Dataset

The data used in this project originate from the NUS Global Streetscapes dataset, which was published by the National University of Singapore. The dataset contains large-scale street-level imagery with a variety of labels. For this project, these labels were combined into a single large table that includes the complete set of images and metadata.

Notebook

For the code and steps used to build the table, see Initial Table Generation.
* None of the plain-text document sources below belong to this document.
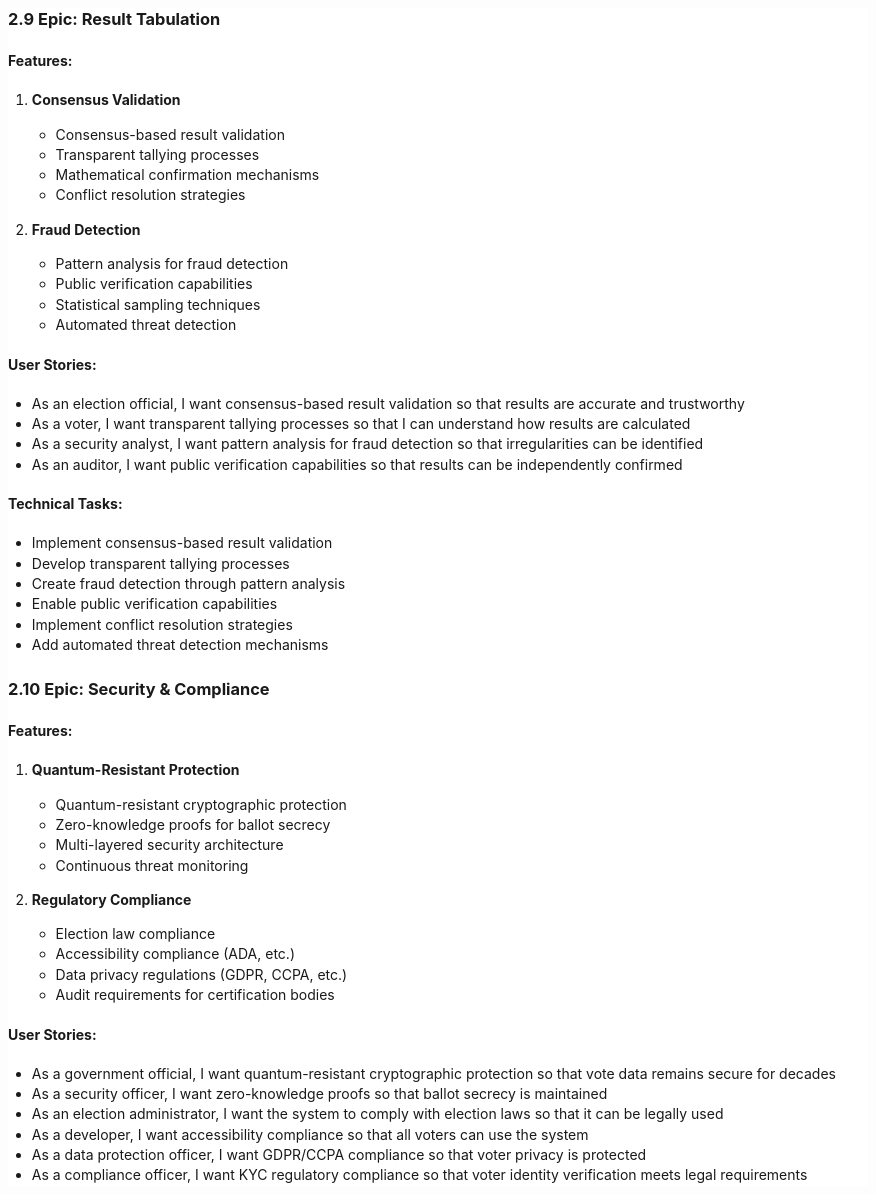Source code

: ### 2.9 Epic: Result Tabulation

#### Features:
1. **Consensus Validation**
   - Consensus-based result validation
   - Transparent tallying processes
   - Mathematical confirmation mechanisms
   - Conflict resolution strategies

2. **Fraud Detection**
   - Pattern analysis for fraud detection
   - Public verification capabilities
   - Statistical sampling techniques
   - Automated threat detection

#### User Stories:
- As an election official, I want consensus-based result validation so that results are accurate and trustworthy
- As a voter, I want transparent tallying processes so that I can understand how results are calculated
- As a security analyst, I want pattern analysis for fraud detection so that irregularities can be identified
- As an auditor, I want public verification capabilities so that results can be independently confirmed

#### Technical Tasks:
- Implement consensus-based result validation
- Develop transparent tallying processes
- Create fraud detection through pattern analysis
- Enable public verification capabilities
- Implement conflict resolution strategies
- Add automated threat detection mechanisms

### 2.10 Epic: Security & Compliance

#### Features:
1. **Quantum-Resistant Protection**
   - Quantum-resistant cryptographic protection
   - Zero-knowledge proofs for ballot secrecy
   - Multi-layered security architecture
   - Continuous threat monitoring

2. **Regulatory Compliance**
   - Election law compliance
   - Accessibility compliance (ADA, etc.)
   - Data privacy regulations (GDPR, CCPA, etc.)
   - Audit requirements for certification bodies

#### User Stories:
- As a government official, I want quantum-resistant cryptographic protection so that vote data remains secure for decades
- As a security officer, I want zero-knowledge proofs so that ballot secrecy is maintained
- As an election administrator, I want the system to comply with election laws so that it can be legally used
- As a developer, I want accessibility compliance so that all voters can use the system
- As a data protection officer, I want GDPR/CCPA compliance so that voter privacy is protected
- As a compliance officer, I want KYC regulatory compliance so that voter identity verification meets legal requirements
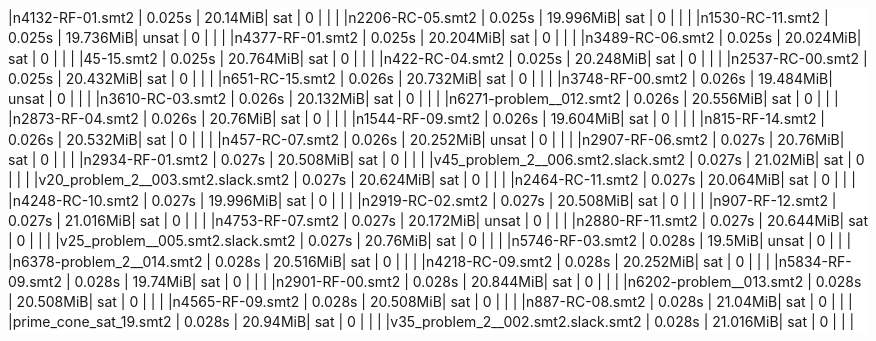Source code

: |n4132-RF-01.smt2                                             |    0.025s | 20.14MiB| sat | 0 |  |  |
|n2206-RC-05.smt2                                             |    0.025s | 19.996MiB| sat | 0 |  |  |
|n1530-RC-11.smt2                                             |    0.025s | 19.736MiB| unsat | 0 |  |  |
|n4377-RF-01.smt2                                             |    0.025s | 20.204MiB| sat | 0 |  |  |
|n3489-RC-06.smt2                                             |    0.025s | 20.024MiB| sat | 0 |  |  |
|45-15.smt2                                                   |    0.025s | 20.764MiB| sat | 0 |  |  |
|n422-RC-04.smt2                                              |    0.025s | 20.248MiB| sat | 0 |  |  |
|n2537-RC-00.smt2                                             |    0.025s | 20.432MiB| sat | 0 |  |  |
|n651-RC-15.smt2                                              |    0.026s | 20.732MiB| sat | 0 |  |  |
|n3748-RF-00.smt2                                             |    0.026s | 19.484MiB| unsat | 0 |  |  |
|n3610-RC-03.smt2                                             |    0.026s | 20.132MiB| sat | 0 |  |  |
|n6271-problem__012.smt2                                      |    0.026s | 20.556MiB| sat | 0 |  |  |
|n2873-RF-04.smt2                                             |    0.026s | 20.76MiB| sat | 0 |  |  |
|n1544-RF-09.smt2                                             |    0.026s | 19.604MiB| sat | 0 |  |  |
|n815-RF-14.smt2                                              |    0.026s | 20.532MiB| sat | 0 |  |  |
|n457-RC-07.smt2                                              |    0.026s | 20.252MiB| unsat | 0 |  |  |
|n2907-RF-06.smt2                                             |    0.027s | 20.76MiB| sat | 0 |  |  |
|n2934-RF-01.smt2                                             |    0.027s | 20.508MiB| sat | 0 |  |  |
|v45_problem_2__006.smt2.slack.smt2                           |    0.027s | 21.02MiB| sat | 0 |  |  |
|v20_problem_2__003.smt2.slack.smt2                           |    0.027s | 20.624MiB| sat | 0 |  |  |
|n2464-RC-11.smt2                                             |    0.027s | 20.064MiB| sat | 0 |  |  |
|n4248-RC-10.smt2                                             |    0.027s | 19.996MiB| sat | 0 |  |  |
|n2919-RC-02.smt2                                             |    0.027s | 20.508MiB| sat | 0 |  |  |
|n907-RF-12.smt2                                              |    0.027s | 21.016MiB| sat | 0 |  |  |
|n4753-RF-07.smt2                                             |    0.027s | 20.172MiB| unsat | 0 |  |  |
|n2880-RF-11.smt2                                             |    0.027s | 20.644MiB| sat | 0 |  |  |
|v25_problem__005.smt2.slack.smt2                             |    0.027s | 20.76MiB| sat | 0 |  |  |
|n5746-RF-03.smt2                                             |    0.028s | 19.5MiB| unsat | 0 |  |  |
|n6378-problem_2__014.smt2                                    |    0.028s | 20.516MiB| sat | 0 |  |  |
|n4218-RC-09.smt2                                             |    0.028s | 20.252MiB| sat | 0 |  |  |
|n5834-RF-09.smt2                                             |    0.028s | 19.74MiB| sat | 0 |  |  |
|n2901-RF-00.smt2                                             |    0.028s | 20.844MiB| sat | 0 |  |  |
|n6202-problem__013.smt2                                      |    0.028s | 20.508MiB| sat | 0 |  |  |
|n4565-RF-09.smt2                                             |    0.028s | 20.508MiB| sat | 0 |  |  |
|n887-RC-08.smt2                                              |    0.028s | 21.04MiB| sat | 0 |  |  |
|prime_cone_sat_19.smt2                                       |    0.028s | 20.94MiB| sat | 0 |  |  |
|v35_problem_2__002.smt2.slack.smt2                           |    0.028s | 21.016MiB| sat | 0 |  |  |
Steps for preparing the subsets

Step 1

The following table shows how the total count of the chosen cities in the study change when using the mly_quality_score. This is quite important to notice, hence, the amount changes quite drastically when using a different thresholds.

Note

This approach is useful when computation time needs to be reduced and fewer pairs are expected.

City	Total	50 %	60 %	70 %	80 %	90 %
Berlin	198184	61606	59728	56517	51531	41767
Washington	197080	76859	70041	60128	44313	24971
Sydney	69227	63944	61771	57759	52210	41051
Cape Town	12639	11135	10136	8764	6708	4068
Taipei	198538	171232	161789	146595	122037	84761
Sao Paulo	197964	129330	108546	78852	46080	19913

Since testing showed, that the heading variable is not a 100 % reliable, mapillary's computed heading was used as well to determine if there is an offset greater than 10 degrees. The following reduction of the table looks the following:

City	Total	50 %	60 %	70 %	80 %	90 %
Berlin	45650	13035	12476	11629	10287	8018
Washington	132952	51160	47204	41233	30535	16644
Sydney	15304	12849	12164	11228	9924	7573
Cape Town	9511	8276	7416	6303	4618	2594
Taipei	26417	19805	18686	16351	12673	8040
Sao Paulo	124394	79460	66792	48881	27401	11107

As a result, the difference between the headings and the score were being used to reduce the size of the images.

Step 2

Since the initial amount of images was still too big, we decided to use the tool by Danish et al. (2024) which can be found on GitHub. For our usage, the tools were slightly modified. How to use it, is explained in the See the Advanced guide.

Final dataset

The result of these steps is a cleaned and filtered subset of the Global Streetscapes dataset. In the Berlin example, this produced a smaller but higher quality collection of images that can be used for tasks such as pair identification and perception studies.